Refreshing your browser page does not count as one.
That’s an old-time word for ‘noob’, youngster.
The task I’ve been working on for the last two weeks got an official “green build” today. I had some last changes I wanted to test, so I kicked that off when I went home.
When I walk in tomorrow, I should know whether or not I can merge.
Those changes are actually present earlier in the
git history, but I reverted
them to ease testing when I thought they might have been part of the culprit.
Now that I know things work, I can put them back in. They constitute
backgrounding two build steps so that they run in parallel rather than
series–I’m hoping to get a speed increase out of this.
One point mentioned was that these kinds of tests condition developers to assume “green is good,” meaning my code is perfect and didn’t break anything.
Well, firstly, these aren’t unit tests, they’re actually integration and regression tests, but we’ll ignore that. I did get a little ego boost when I saw that green light–and now it’s worrying. Did I really do everything right?
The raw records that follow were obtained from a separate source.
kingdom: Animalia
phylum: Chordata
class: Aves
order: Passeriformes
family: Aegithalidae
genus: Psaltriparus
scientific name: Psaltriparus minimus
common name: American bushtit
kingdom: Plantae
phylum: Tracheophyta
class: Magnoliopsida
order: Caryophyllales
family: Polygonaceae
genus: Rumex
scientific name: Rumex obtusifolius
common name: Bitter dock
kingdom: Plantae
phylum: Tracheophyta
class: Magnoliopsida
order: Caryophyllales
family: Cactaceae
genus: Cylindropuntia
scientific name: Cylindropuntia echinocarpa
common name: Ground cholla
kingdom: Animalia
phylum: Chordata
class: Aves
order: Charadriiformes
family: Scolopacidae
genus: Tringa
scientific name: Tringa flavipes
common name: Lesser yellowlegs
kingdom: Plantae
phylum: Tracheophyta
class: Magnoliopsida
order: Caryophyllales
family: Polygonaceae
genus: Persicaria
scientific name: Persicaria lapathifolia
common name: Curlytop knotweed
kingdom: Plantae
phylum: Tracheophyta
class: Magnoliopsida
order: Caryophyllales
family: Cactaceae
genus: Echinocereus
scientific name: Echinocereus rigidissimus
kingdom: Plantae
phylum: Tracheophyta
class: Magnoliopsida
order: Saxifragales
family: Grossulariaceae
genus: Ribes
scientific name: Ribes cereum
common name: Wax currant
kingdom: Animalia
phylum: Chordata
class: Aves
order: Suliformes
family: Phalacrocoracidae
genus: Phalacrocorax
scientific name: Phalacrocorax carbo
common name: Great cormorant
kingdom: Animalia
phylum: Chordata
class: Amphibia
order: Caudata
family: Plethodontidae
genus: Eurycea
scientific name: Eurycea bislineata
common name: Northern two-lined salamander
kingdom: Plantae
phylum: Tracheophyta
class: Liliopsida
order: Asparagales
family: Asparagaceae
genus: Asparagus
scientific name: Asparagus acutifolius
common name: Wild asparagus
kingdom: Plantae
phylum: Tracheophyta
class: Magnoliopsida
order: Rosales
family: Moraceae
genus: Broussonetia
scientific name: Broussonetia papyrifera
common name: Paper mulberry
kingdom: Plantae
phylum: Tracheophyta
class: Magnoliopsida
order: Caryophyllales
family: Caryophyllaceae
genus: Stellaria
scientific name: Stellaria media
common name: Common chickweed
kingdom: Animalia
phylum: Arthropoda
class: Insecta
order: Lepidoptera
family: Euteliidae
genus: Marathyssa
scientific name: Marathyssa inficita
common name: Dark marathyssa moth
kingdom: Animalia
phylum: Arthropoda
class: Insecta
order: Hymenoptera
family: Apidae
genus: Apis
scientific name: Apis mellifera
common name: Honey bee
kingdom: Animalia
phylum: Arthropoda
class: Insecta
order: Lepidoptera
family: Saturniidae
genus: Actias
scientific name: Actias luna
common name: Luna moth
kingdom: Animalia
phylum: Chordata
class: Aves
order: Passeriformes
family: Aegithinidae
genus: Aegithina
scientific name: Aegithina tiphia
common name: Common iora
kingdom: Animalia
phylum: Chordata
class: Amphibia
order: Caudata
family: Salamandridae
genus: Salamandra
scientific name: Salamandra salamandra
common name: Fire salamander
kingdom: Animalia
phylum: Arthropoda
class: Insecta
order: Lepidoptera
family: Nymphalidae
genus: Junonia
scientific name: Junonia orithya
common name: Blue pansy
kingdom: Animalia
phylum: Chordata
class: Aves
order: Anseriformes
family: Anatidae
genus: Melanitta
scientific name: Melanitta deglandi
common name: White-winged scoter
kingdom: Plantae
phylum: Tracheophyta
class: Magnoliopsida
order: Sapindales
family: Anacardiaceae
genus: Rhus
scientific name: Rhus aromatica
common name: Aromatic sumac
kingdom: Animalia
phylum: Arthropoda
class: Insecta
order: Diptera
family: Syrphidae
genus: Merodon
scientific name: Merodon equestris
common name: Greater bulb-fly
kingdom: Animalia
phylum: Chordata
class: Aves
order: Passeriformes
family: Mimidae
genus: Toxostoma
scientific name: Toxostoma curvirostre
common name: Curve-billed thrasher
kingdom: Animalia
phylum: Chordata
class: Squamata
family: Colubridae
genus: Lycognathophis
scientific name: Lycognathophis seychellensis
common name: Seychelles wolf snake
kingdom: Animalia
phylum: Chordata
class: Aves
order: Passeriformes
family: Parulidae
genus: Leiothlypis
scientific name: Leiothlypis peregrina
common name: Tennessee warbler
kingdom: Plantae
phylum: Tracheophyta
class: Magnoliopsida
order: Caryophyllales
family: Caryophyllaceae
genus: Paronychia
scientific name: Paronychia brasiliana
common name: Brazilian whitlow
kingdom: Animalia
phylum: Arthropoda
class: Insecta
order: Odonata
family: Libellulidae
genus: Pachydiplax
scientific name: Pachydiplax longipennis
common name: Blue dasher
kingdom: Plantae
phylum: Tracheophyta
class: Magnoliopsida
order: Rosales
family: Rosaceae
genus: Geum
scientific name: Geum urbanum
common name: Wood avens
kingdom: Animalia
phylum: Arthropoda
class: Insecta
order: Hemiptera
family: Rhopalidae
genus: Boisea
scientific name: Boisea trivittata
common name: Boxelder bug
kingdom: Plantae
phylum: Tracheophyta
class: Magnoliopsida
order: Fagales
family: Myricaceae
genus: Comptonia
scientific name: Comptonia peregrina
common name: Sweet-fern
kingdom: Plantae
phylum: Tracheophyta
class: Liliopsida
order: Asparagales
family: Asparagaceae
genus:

Fortunately, most of my changes were (small) shell-script refactorings. They had to preserve all side-effects (much like compiler optimizations), so as long as the end result is the same things should be fine. In fact, I hardly changed the “real” code; I mostly split off functions and used data structures and bash-isms where appropriate to write code with clearer intent.
I also have this habit when I’m working on shell code of writing little
throwaway scripts (usually named
some.sh) that I can run harmlessly. I’ve used
this technique with fake
Makefiles before as well. Effectively, it lets me
test code structures or external tooling to make sure the results are what I
expect, or fix it if they’re not.
So, I’m fairly confident about the correctness–“fairly” as in “justly.”
I also spent a chunk of time playing with python and json. I learned some quirks about both of their syntaxes today. They will be of great benefit as I continue to design and implement my change-and-make-based artifact-caching system (code name: cake).
I still have to investigate how
__future__ imports affect code in a module,
and code in modules importing that module.
Lastly, it is always important to acknowledge that the life of a software developer, engineer, or writer (after your preference) is highly tied to reading documentation and self-educating.
Today, this meant more posts about git internals, python, and vim. If my tools aren’t sharp, then I can’t cut anything with them.
But if I’m not sharp, how do I know what to cut?